AK Partili isimleri evvel dönemlerde konuk almak, onlara canlı yayında soru sormak, yönetemeyecekleri soruları yöneltmek zordu. Belki de hala zordur.
Ancak Kemal Yavuz bir delikanlılık timsali göstererek, “Bana istediğiniz her soruyu lütfen sorun. Ağırlarını da sorun. Ben bu kentte açıklayamadığım hiçbir şeye bulaşmamışım ki, yayında gelecek sorudan endişe edeyim” dedi.
Ezber bozdu Kemal Yavuz. Cumhur İttifakı’nda bozulması gereken bir ezberi bozdu.
Altını çizerek söylüyorum:
BOZULMASI GEREKEN BİR EZBERİ BOZDU.
Ne kadar mutlu olduğumu anlatamam.
Hem siyaset adına hem de zaten yaptığımız bu formattaki programın önemi adına.
Ve sağ olsun, Cansu da sordu…
**
Sayın Yavuz, Gölcük İlçe kongresinde aynen şunu söylemişti:
“Korku değil cesaret siyaseti yapacağız.”
Cansu da yayında bunu hatırlattı ve açık açık sordu:
“Gölcük Belediyesi’ne fatura kesiyor musunuz? Daha önceden kestiniz mi?”
Durmadı Cansu.
“İlçe başkanı olduktan sonra refahınız arttı mı? Araç aldığınızı konuşuyorlar? Hatta karınıza jip aldığınızı…”
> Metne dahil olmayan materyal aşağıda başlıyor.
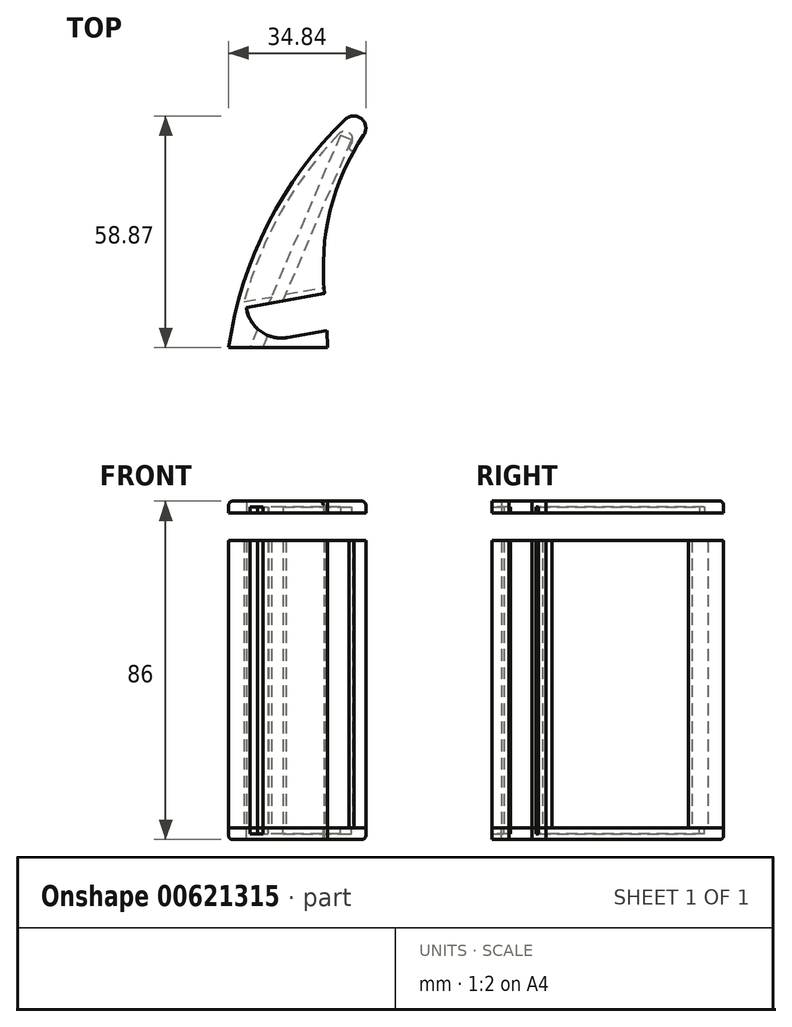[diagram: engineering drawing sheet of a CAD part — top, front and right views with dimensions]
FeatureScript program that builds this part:
annotation { "Feature Type Name" : "Feature", "Feature Type Description" : "" }
export const myFeature = defineFeature(function(context is Context, id is Id, definition is map)
    precondition{}
    {
        {
            var Q0;
            Q0=qCreatedBy(makeId("Top.planeOp"),FACE);
            var sketch = newSketch(context, id + "F0", { "sketchPlane" : qUnion([Q0])});
            skLineSegment(sketch, "E0", {"start": v(25.11, 0) * mm, "end": v(0, 0) * mm});
            skLineSegment(sketch, "E1", {"start": v(24.38, 13.8) * mm, "end": v(4.49, 10.24) * mm});
            skLineSegment(sketch, "E2", {"start": v(14.94, 2.56) * mm, "end": v(25.02, 4.37) * mm});
            skLineSegment(sketch, "E3", {"start": v(25.02, 4.37) * mm, "end": v(25.11, 0) * mm});
            skLineSegment(sketch, "E4", {"start": v(8.74, 0) * mm, "end": v(31.24, 52.8) * mm, "construction": true});
            skLineSegment(sketch, "E5", {"start": v(31.24, 52.8) * mm, "end": v(28.38, 54.02) * mm, "construction": true});
            skLineSegment(sketch, "E6", {"start": v(28.38, 54.02) * mm, "end": v(5.37, 0) * mm, "construction": true});
            skArc(sketch, "E7", {"start": v(29.57, 58) * mm, "mid": v(9.95, 31.46) * mm, "end": v(0, 0) * mm});
            skArc(sketch, "E8", {"start": v(34.3, 54.03) * mm, "mid": v(25.78, 34.8) * mm, "end": v(24.38, 13.8) * mm});
            skArc(sketch, "E9.filletArc", {"start": v(34.3, 54.03) * mm, "mid": v(33.72, 58.14) * mm, "end": v(29.57, 58) * mm});
            skArc(sketch, "E10", {"start": v(4.49, 10.24) * mm, "mid": v(8.06, 4.16) * mm, "end": v(14.94, 2.56) * mm});
            skSolve(sketch);
        }
        {
            var Q0;
            Q0=makeQuery(id+"F0.imprint","IMPRINT",FACE,{"disambiguationData":[TD([[makeQuery(id+"F0.imprint","IMPRINT",EDGE,{"derivedFrom":sQuery(id+"F0.wireOp",EDGE,"E0")}),-1.0]])]});
            extrude(context, id + "F1", {"entities" : qUnion([Q0]), "oppositeDirection" : true, "depth" : 3 * mm, "offsetDistance" : 25 * mm});
        }
        {
            var Q0;
            Q0=makeQuery(id+"F0.imprint","IMPRINT",FACE,{"disambiguationData":[TD([[makeQuery(id+"F0.imprint","IMPRINT",EDGE,{"derivedFrom":sQuery(id+"F0.wireOp",EDGE,"E0")}),-1.0]])]});
            var sketch = newSketch(context, id + "F2", { "sketchPlane" : qUnion([Q0])});
            skLineSegment(sketch, "E11.0", {"start": v(8.74, 0) * mm, "end": v(10.04, 3.06) * mm});
            skLineSegment(sketch, "E12.0", {"start": v(28.38, 54.02) * mm, "end": v(10.16, 11.26) * mm});
            skLineSegment(sketch, "E13.0", {"start": v(13.82, 11.91) * mm, "end": v(10.16, 11.26) * mm});
            skArc(sketch, "E14.0", {"start": v(7.38, 4.72) * mm, "mid": v(8.64, 3.77) * mm, "end": v(10.04, 3.06) * mm});
            skLineSegment(sketch, "E15", {"start": v(28.38, 54.02) * mm, "end": v(31.24, 52.8) * mm});
            skLineSegment(sketch, "E16.trimOffspring", {"start": v(13.82, 11.91) * mm, "end": v(31.24, 52.8) * mm});
            skLineSegment(sketch, "E17.trimOffspring", {"start": v(7.38, 4.72) * mm, "end": v(5.37, 0) * mm});
            skLineSegment(sketch, "E18", {"start": v(5.37, 0) * mm, "end": v(7.38, 4.72) * mm});
            skLineSegment(sketch, "E19", {"start": v(8.74, 0) * mm, "end": v(5.37, 0) * mm});
            skPoint(sketch, "E20.orphan", {"position": v(4.49, 10.24) * mm});
            skPoint(sketch, "E21.orphan", {"position": v(14.94, 2.56) * mm});
            skPoint(sketch, "E22.orphan", {"position": v(24.38, 13.8) * mm});
            skSolve(sketch);
        }
        {
            var Q0;
            Q0 = qSketchRegion(id + "F2", true);
            extrude(context, id + "F3", {"entities" : qUnion([Q0]), "operationType" : NewBodyOperationType.REMOVE, "oppositeDirection" : true, "depth" : 1.5 * mm, "offsetDistance" : 25 * mm});
        }
        {
            var Q0;
            Q0=qCreatedBy(makeId("Top.planeOp"),FACE);
            cPlane(context, id + "F4", {"entities" : qUnion([Q0]), "cplaneType" : CPlaneType.OFFSET, "offset" : 40 * mm, "width" : 150 * mm, "height" : 150 * mm});
        }
        {
            var Q0;
            Q0=makeQuery(id+"F0.imprint","IMPRINT",FACE,{"disambiguationData":[TD([[makeQuery(id+"F0.imprint","IMPRINT",EDGE,{"derivedFrom":sQuery(id+"F0.wireOp",EDGE,"E0")}),-1.0]])]});
            var sketch = newSketch(context, id + "F5", { "sketchPlane" : qUnion([Q0])});
            skArc(sketch, "E23.0", {"start": v(34.3, 54.03) * mm, "mid": v(33.03, 52.05) * mm, "end": v(31.83, 50.02) * mm});
            skLineSegment(sketch, "E24.0.0", {"start": v(4.49, 10.24) * mm, "end": v(10.16, 11.26) * mm});
            skArc(sketch, "E24.0.2", {"start": v(34.3, 54.03) * mm, "mid": v(33.72, 58.14) * mm, "end": v(29.57, 58) * mm});
            skArc(sketch, "E24.0.3", {"start": v(29.57, 58) * mm, "mid": v(9.95, 31.46) * mm, "end": v(0, 0) * mm});
            skLineSegment(sketch, "E24.0.4", {"start": v(0, 0) * mm, "end": v(5.37, 0) * mm});
            skLineSegment(sketch, "E24.0.5", {"start": v(25.11, 0) * mm, "end": v(25.02, 4.37) * mm});
            skLineSegment(sketch, "E24.0.6", {"start": v(25.02, 4.37) * mm, "end": v(14.94, 2.56) * mm});
            skArc(sketch, "E24.0.7", {"start": v(14.94, 2.56) * mm, "mid": v(12.46, 2.47) * mm, "end": v(10.04, 3.06) * mm});
            skLineSegment(sketch, "E25.0", {"start": v(10.87, 12.9) * mm, "end": v(10.16, 11.26) * mm});
            skLineSegment(sketch, "E26.0", {"start": v(8.74, 0) * mm, "end": v(10.04, 3.06) * mm});
            skLineSegment(sketch, "E27.0", {"start": v(3.93, 11.66) * mm, "end": v(10.87, 12.9) * mm});
            skArc(sketch, "E27.1", {"start": v(28.04, 54.34) * mm, "mid": v(13.3, 34.52) * mm, "end": v(3.93, 11.66) * mm});
            skPoint(sketch, "E28.visualSharp", {"position": v(48.16, 70.45) * mm});
            skArc(sketch, "E28.filletArc", {"start": v(31.2, 51.93) * mm, "mid": v(30.7, 54.55) * mm, "end": v(28.04, 54.34) * mm});
            skArc(sketch, "E29.trimOffspring", {"start": v(7.38, 4.72) * mm, "mid": v(5.43, 7.22) * mm, "end": v(4.49, 10.24) * mm});
            skLineSegment(sketch, "E30.trimOffspring", {"start": v(8.74, 0) * mm, "end": v(25.11, 0) * mm});
            skLineSegment(sketch, "E31.trimOffspring", {"start": v(7.38, 4.72) * mm, "end": v(5.37, 0) * mm});
            skPoint(sketch, "E32.orphan", {"position": v(28.38, 54.02) * mm});
            skPoint(sketch, "E33.trimOffspring.end.orphan", {"position": v(31.24, 52.8) * mm});
            skArc(sketch, "E34", {"start": v(30.57, 50.84) * mm, "mid": v(30.89, 51.39) * mm, "end": v(31.2, 51.93) * mm});
            skArc(sketch, "E35", {"start": v(31.83, 50.02) * mm, "mid": v(33.03, 52.05) * mm, "end": v(34.3, 54.03) * mm});
            skPoint(sketch, "E36.orphan", {"position": v(24.38, 13.8) * mm});
            skArc(sketch, "E37.0.1", {"start": v(24.38, 13.8) * mm, "mid": v(24.3, 14.55) * mm, "end": v(24.24, 15.3) * mm});
            skLineSegment(sketch, "E38", {"start": v(14.5, 13.56) * mm, "end": v(24.24, 15.3) * mm});
            skLineSegment(sketch, "E39", {"start": v(13.8, 11.91) * mm, "end": v(14.5, 13.56) * mm});
            skLineSegment(sketch, "E40.trimOffspring", {"start": v(13.8, 11.91) * mm, "end": v(24.38, 13.8) * mm});
            skArc(sketch, "E41", {"start": v(30.57, 50.84) * mm, "mid": v(31.02, 50.15) * mm, "end": v(31.83, 50.02) * mm});
            skSolve(sketch);
        }
        {
            var Q0;
            Q0 = qSketchRegion(id + "F5", true);
            extrude(context, id + "F6", {"entities" : qUnion([Q0]), "depth" : 73 * mm, "offsetDistance" : 25 * mm});
        }
        {
            var Q0;
            Q0=makeQuery(id+"F1.opExtrude","SWEPT_BODY",BODY,{"disambiguationData":[OSD([sQuery(id+"F0.wireOp",EDGE,"E0"),sQuery(id+"F0.wireOp",EDGE,"E1"),sQuery(id+"F0.wireOp",EDGE,"E2"),sQuery(id+"F0.wireOp",EDGE,"E3"),sQuery(id+"F0.wireOp",EDGE,"E7"),sQuery(id+"F0.wireOp",EDGE,"E8"),sQuery(id+"F0.wireOp",EDGE,"E9.filletArc"),sQuery(id+"F0.wireOp",EDGE,"E10")])]});
            var Q1;
            Q1=qCreatedBy(id+"F4.planeOp",FACE);
            mirror(context, id + "F7", {"entities" : qUnion([Q0]), "mirrorPlane" : qUnion([Q1])});
        }
        {
            var Q0;
            Q0=makeQuery(id+"F1.opExtrude","CAP_EDGE",EDGE,{"disambiguationData":[OSD([sQuery(id+"F0.wireOp",EDGE,"E7")])],"isStart":false});
            fillet(context, id + "F8", {"entities" : qUnion([Q0]), "radius" : 1 * mm, "tangentPropagation" : true, "allowEdgeOverflow" : false});
        }
        {
            var Q0;
            Q0=makeQuery(id+"F7.opPattern","COPY",EDGE,{"derivedFrom":makeQuery(id+"F1.opExtrude","CAP_EDGE",EDGE,{"disambiguationData":[OSD([sQuery(id+"F0.wireOp",EDGE,"E7")])],"isStart":false}),"instanceName":"1"});
            var Q1;
            Q1=makeQuery(id+"F7.opPattern","COPY",EDGE,{"derivedFrom":makeQuery(id+"F1.opExtrude","CAP_EDGE",EDGE,{"disambiguationData":[OSD([sQuery(id+"F0.wireOp",EDGE,"E8")])],"isStart":false}),"instanceName":"1"});
            var Q2;
            Q2=makeQuery(id+"F7.opPattern","COPY",EDGE,{"derivedFrom":makeQuery(id+"F1.opExtrude","CAP_EDGE",EDGE,{"disambiguationData":[OSD([sQuery(id+"F0.wireOp",EDGE,"E9.filletArc")])],"isStart":false}),"instanceName":"1"});
            fillet(context, id + "F9", {"entities" : qUnion([Q0, Q1, Q2]), "radius" : 1 * mm, "tangentPropagation" : true, "allowEdgeOverflow" : false});
        }
    });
Cansu başladı ya bir kere… Devam etti…
Gölcük’te hele ki yerel seçimde en çok konuşulan, kulaktan kulağa aktarılan meseleyi sordu:
Ne dedi? “Siz Trabzonlusunuz. Gölcük Belediye Başkanı Ali Yıldırım Sezer Saraylılı. Yani Gürcü değil. Gürcü olmak bazen Kocaeli siyasetinde ayrıcalık dahi oluyor. İki başkanın da Gürcü olmaması Gölcük’te bir soruna yol açtı mı?” dedi.
Maşallah Cansu. Dur diyoruz ama durmuyorsun. Biliyor bu işi… Yapıyor bu işi…
Devam etti:
“Teşkilatlar bazen belediyeye girmek için iş kapısı olarak görülüyor. Bu süreci nasıl yönetiyorsunuz?” dedi.
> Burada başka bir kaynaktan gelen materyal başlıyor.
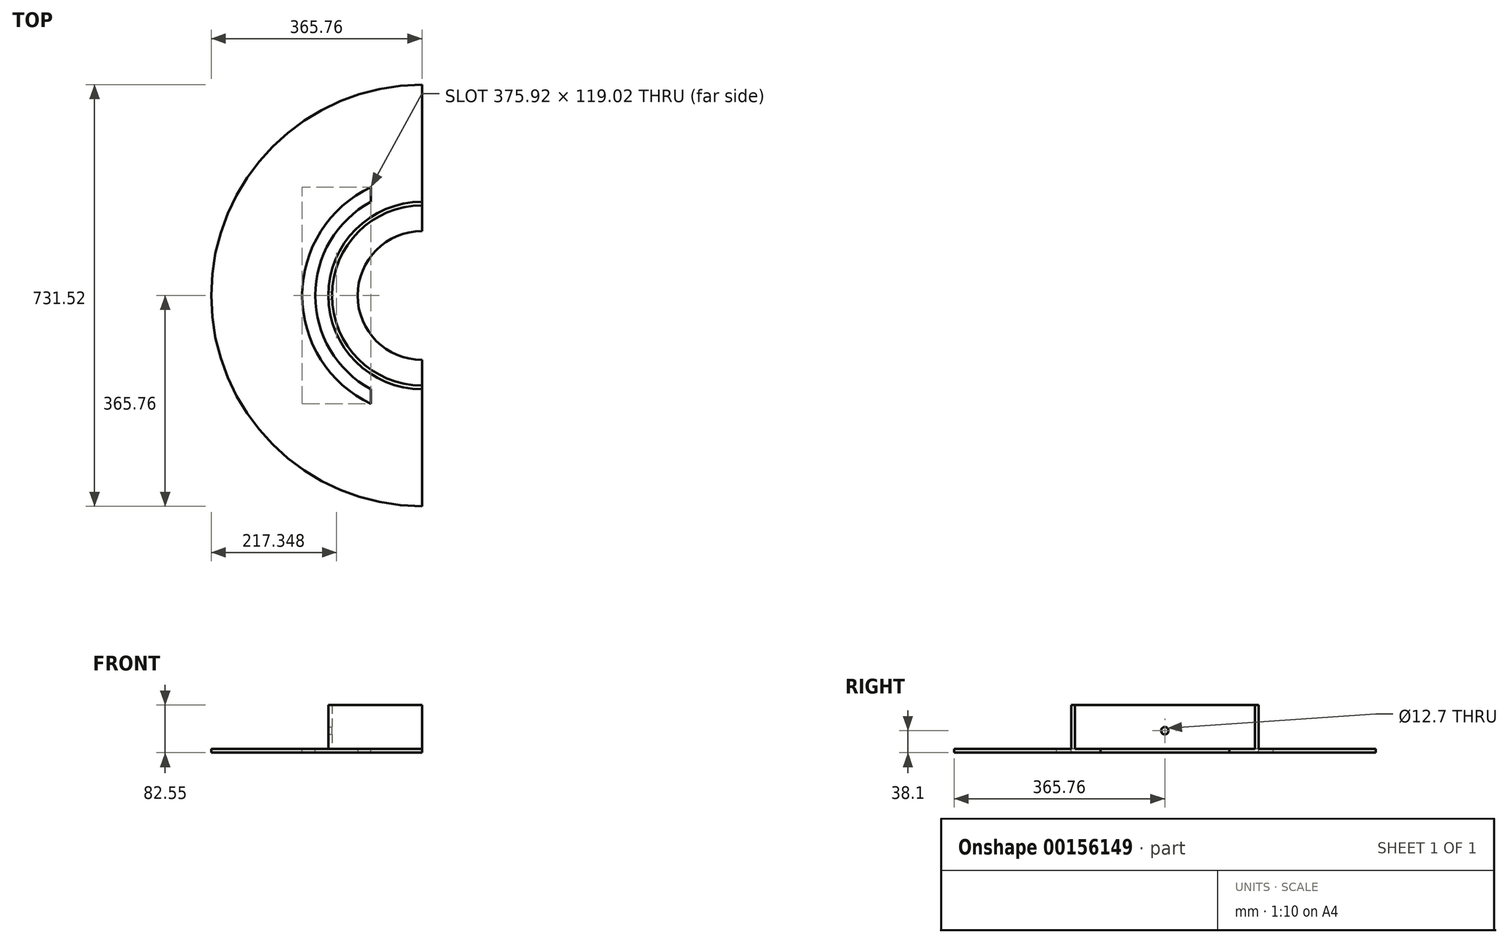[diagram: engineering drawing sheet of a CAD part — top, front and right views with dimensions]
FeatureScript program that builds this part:
annotation { "Feature Type Name" : "Feature", "Feature Type Description" : "" }
export const myFeature = defineFeature(function(context is Context, id is Id, definition is map)
    precondition{}
    {
        {
            var Q0;
            Q0=qCreatedBy(makeId("Top.planeOp"),FACE);
            var sketch = newSketch(context, id + "F0", { "sketchPlane" : qUnion([Q0])});
            skCircle(sketch, "E0", {"center": v(0, 0) * mm, "radius": 111.76 * mm});
            skCircle(sketch, "E1", {"center": v(0, 0) * mm, "radius": 365.76 * mm});
            skSolve(sketch);
        }
        {
            var Q0;
            Q0=makeQuery(id+"F0.imprint","IMPRINT",FACE,{"disambiguationData":[TD([[makeQuery(id+"F0.imprint","IMPRINT",EDGE,{"derivedFrom":sQuery(id+"F0.wireOp",EDGE,"E0")}),-1.0]])]});
            extrude(context, id + "F1", {"entities" : qUnion([Q0]), "depth" : 6.35 * mm});
        }
        {
            var Q0;
            Q0=makeQuery(id+"F1.opExtrude","CAP_FACE",FACE,{"disambiguationData":[OSD([sQuery(id+"F0.wireOp",EDGE,"E0"),sQuery(id+"F0.wireOp",EDGE,"E1")])],"isStart":false});
            var sketch = newSketch(context, id + "F2", { "sketchPlane" : qUnion([Q0])});
            skLineSegment(sketch, "E2.bottom", {"start": v(0, 394.93) * mm, "end": v(380.01, 394.93) * mm});
            skLineSegment(sketch, "E2.top", {"start": v(0, -392.69) * mm, "end": v(380.01, -392.69) * mm});
            skLineSegment(sketch, "E2.left", {"start": v(0, 394.93) * mm, "end": v(0, -392.69) * mm});
            skLineSegment(sketch, "E2.right", {"start": v(380.01, 394.93) * mm, "end": v(380.01, -392.69) * mm});
            skSolve(sketch);
        }
        {
            var Q0;
            Q0=qSketchRegion(id+"F2",true);
            extrude(context, id + "F3", {"entities" : qUnion([Q0]), "operationType" : NewBodyOperationType.REMOVE, "endBound" : BoundingType.THROUGH_ALL, "oppositeDirection" : true, "depth" : 25.4 * mm});
        }
        {
            var Q0;
            Q0=makeQuery(id+"F1.opExtrude","CAP_FACE",FACE,{"disambiguationData":[OSD([sQuery(id+"F0.wireOp",EDGE,"E0"),sQuery(id+"F0.wireOp",EDGE,"E1")])],"isStart":false});
            var sketch = newSketch(context, id + "F4", { "sketchPlane" : qUnion([Q0])});
            skLineSegment(sketch, "E3.right", {"start": v(-88.9, -289.56) * mm, "end": v(-88.9, -264.16) * mm});
            skLineSegment(sketch, "E4.right", {"start": v(-88.9, 264.16) * mm, "end": v(-88.9, 289.56) * mm});
            skPoint(sketch, "E5.middle.positionSnap0", {"position": v(-365.76, 0) * mm});
            skPoint(sketch, "E5.centerSnap0", {"position": v(-365.76, 0) * mm});
            skLineSegment(sketch, "E6.left", {"start": v(-88.9, -162.56) * mm, "end": v(-88.9, -187.96) * mm});
            skLineSegment(sketch, "E7.left", {"start": v(-88.9, 187.96) * mm, "end": v(-88.9, 162.56) * mm});
            skCircle(sketch, "E8", {"center": v(0, 0) * mm, "radius": 302.9 * mm});
            skCircle(sketch, "E9", {"center": v(0, 0) * mm, "radius": 278.72 * mm});
            skCircle(sketch, "E10", {"center": v(0, 0) * mm, "radius": 207.92 * mm});
            skCircle(sketch, "E11", {"center": v(0, 0) * mm, "radius": 185.28 * mm});
            skLineSegment(sketch, "E12", {"start": v(-88.9, 289.56) * mm, "end": v(-88.9, 264.16) * mm});
            skLineSegment(sketch, "E13", {"start": v(-88.9, -264.16) * mm, "end": v(-88.9, -289.56) * mm});
            skSolve(sketch);
        }
        {
            var Q0;
            {var subQ0=sQuery(id+"F4.wireOp",EDGE,"E12");Q0=makeQuery(id+"F4.imprint","IMPRINT",FACE,{"disambiguationData":[TD([[makeQuery(id+"F4.imprint","IMPRINT",EDGE,{"derivedFrom":subQ0}),-1.0]])]});}
            var Q1;
            {var subQ0=sQuery(id+"F4.wireOp",EDGE,"E7.left");Q1=makeQuery(id+"F4.imprint","IMPRINT",FACE,{"disambiguationData":[TD([[makeQuery(id+"F4.imprint","IMPRINT",EDGE,{"derivedFrom":subQ0}),-1.0]])]});}
            extrude(context, id + "F5", {"entities" : qUnion([Q0, Q1]), "operationType" : NewBodyOperationType.REMOVE, "endBound" : BoundingType.THROUGH_ALL, "oppositeDirection" : true, "depth" : 25.4 * mm});
        }
        {
            var Q0;
            Q0=makeQuery(id+"F1.opExtrude","CAP_FACE",FACE,{"disambiguationData":[OSD([sQuery(id+"F0.wireOp",EDGE,"E0"),sQuery(id+"F0.wireOp",EDGE,"E1")])],"isStart":false});
            var sketch = newSketch(context, id + "F6", { "sketchPlane" : qUnion([Q0])});
            skArc(sketch, "E14.0", {"start": v(0, 162.56) * mm, "mid": v(-162.56, 0) * mm, "end": v(0, -162.56) * mm});
            skArc(sketch, "E15.0", {"start": v(0, 156.21) * mm, "mid": v(-156.21, 0) * mm, "end": v(0, -156.21) * mm});
            skLineSegment(sketch, "E16", {"start": v(0, 162.56) * mm, "end": v(0, 156.21) * mm});
            skLineSegment(sketch, "E17", {"start": v(0, -156.21) * mm, "end": v(0, -162.56) * mm});
            skSolve(sketch);
        }
        {
            var Q0;
            Q0 = qSketchRegion(id + "F6", true);
            extrude(context, id + "F7", {"entities" : qUnion([Q0]), "operationType" : NewBodyOperationType.ADD, "depth" : 76.2 * mm, "offsetDistance" : 25.4 * mm});
        }
        {
            var Q0;
            Q0=qCreatedBy(makeId("Right.planeOp"),FACE);
            var sketch = newSketch(context, id + "F8", { "sketchPlane" : qUnion([Q0])});
            skCircle(sketch, "E18", {"center": v(0, 38.1) * mm, "radius": 6.35 * mm});
            skSolve(sketch);
        }
        {
            var Q0;
            Q0 = qSketchRegion(id + "F8", true);
            extrude(context, id + "F9", {"entities" : qUnion([Q0]), "operationType" : NewBodyOperationType.REMOVE, "endBound" : BoundingType.THROUGH_ALL, "oppositeDirection" : true, "depth" : 25.4 * mm, "offsetDistance" : 25.4 * mm});
        }
    });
Hatta AK Partililerin en çok içinden çıkamadığı şu paradoksu da açık açık sordu:
“Belediyede çalışanlar ana kademe yönetimlerine giremiyor. Ancak belediyeye iş yapan esnaf ya da ticaret erbabları yönetimlere girebiliyor. Ne söylemek lazım?”
Hakikaten çok önemli sorulardı bunlar.
Birçok AK Partili ismin benzeri başına gelse, yanıt vermek istemeyeceği, kaçacağı, “Ya bu gündem geride kaldı hiç hatırlatmayalım” diyecekleri sorulardı bunlar.
**
AK Parti Gölcük İlçe Başkanı Kemal Yavuz ne yaptı?
“Çiğ yemedim ki karnım ağırsın!” dedi.
En sert sorulara dahi cevap verdi.
Utanmadı, sıkılmadı. Tak tak konuştu.
Belki bambaşka siyasetçilere örnek oldu, cesaret verdi.
Temiz kaldığına inanan bir siyasetçi, hiçbir sorudan korkmaz.
Kendine güvenen adam; er meydanından kaçmaz.
Bu nedenle gürül gürüldü Kemal Yavuz.
Eminim ki; AK Parti içinde böyle bir sürü isim var.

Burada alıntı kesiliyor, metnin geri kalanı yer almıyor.